*TEXTO*.
▬▬▬
A sinopse de uma telenovela estabelece o arco dramático de protagonista(s) e antagonista(s) e as tramas que daí se ramificam ou em torno da qual orbitam. Seu caráter descritivo define o percurso da ação de personagens com características bem definidas, que interagem em um determinado tempo (que pode ter múltiplas temporalidades) vivido em lugares específicos (que podem conjugar múltiplas referencialidades). A técnica que envolve essas descrições se articula, necessariamente, a uma complexa unidade dramática capaz de se abrir para a superposição e a continuidade de movimentos de exposição, desestabilização, complicação, clímax e normalização (COMPARATO: 1983, p. 106). Sendo aprovada a sinopse, os autores começam a escrever os capítulos.
▬▬▬
*MATERIAL FORNECIDO*.
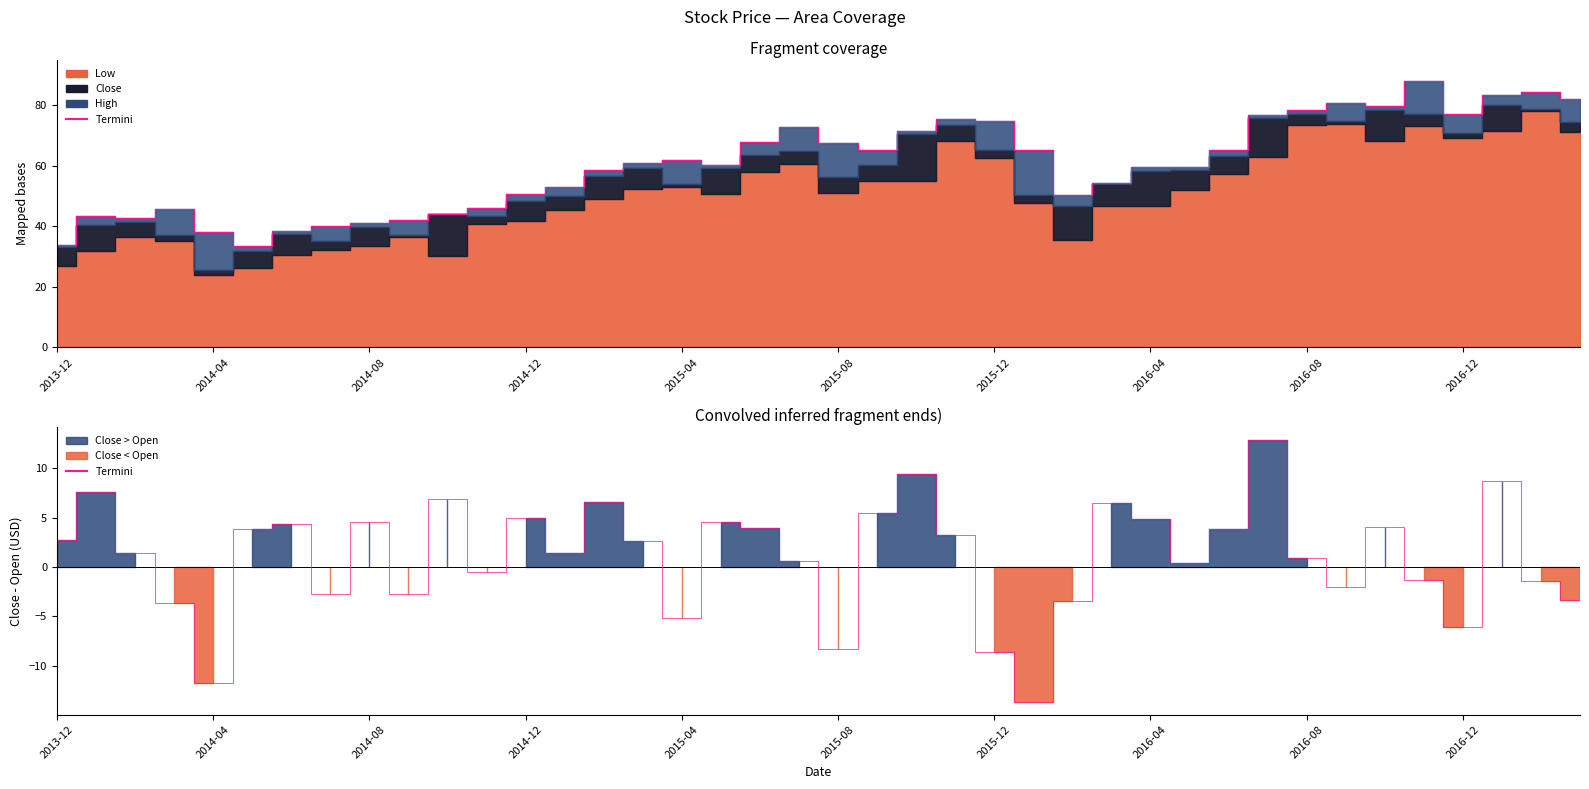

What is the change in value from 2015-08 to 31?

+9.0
▬▬▬
No texto sobre a sinopse de telenovela, o que os autores começam a fazer depois que a sinopse é aprovada? A listagem não tem nenhum papel nesta atividade.

*RESPOSTA*. Os autores começam a escrever os capítulos.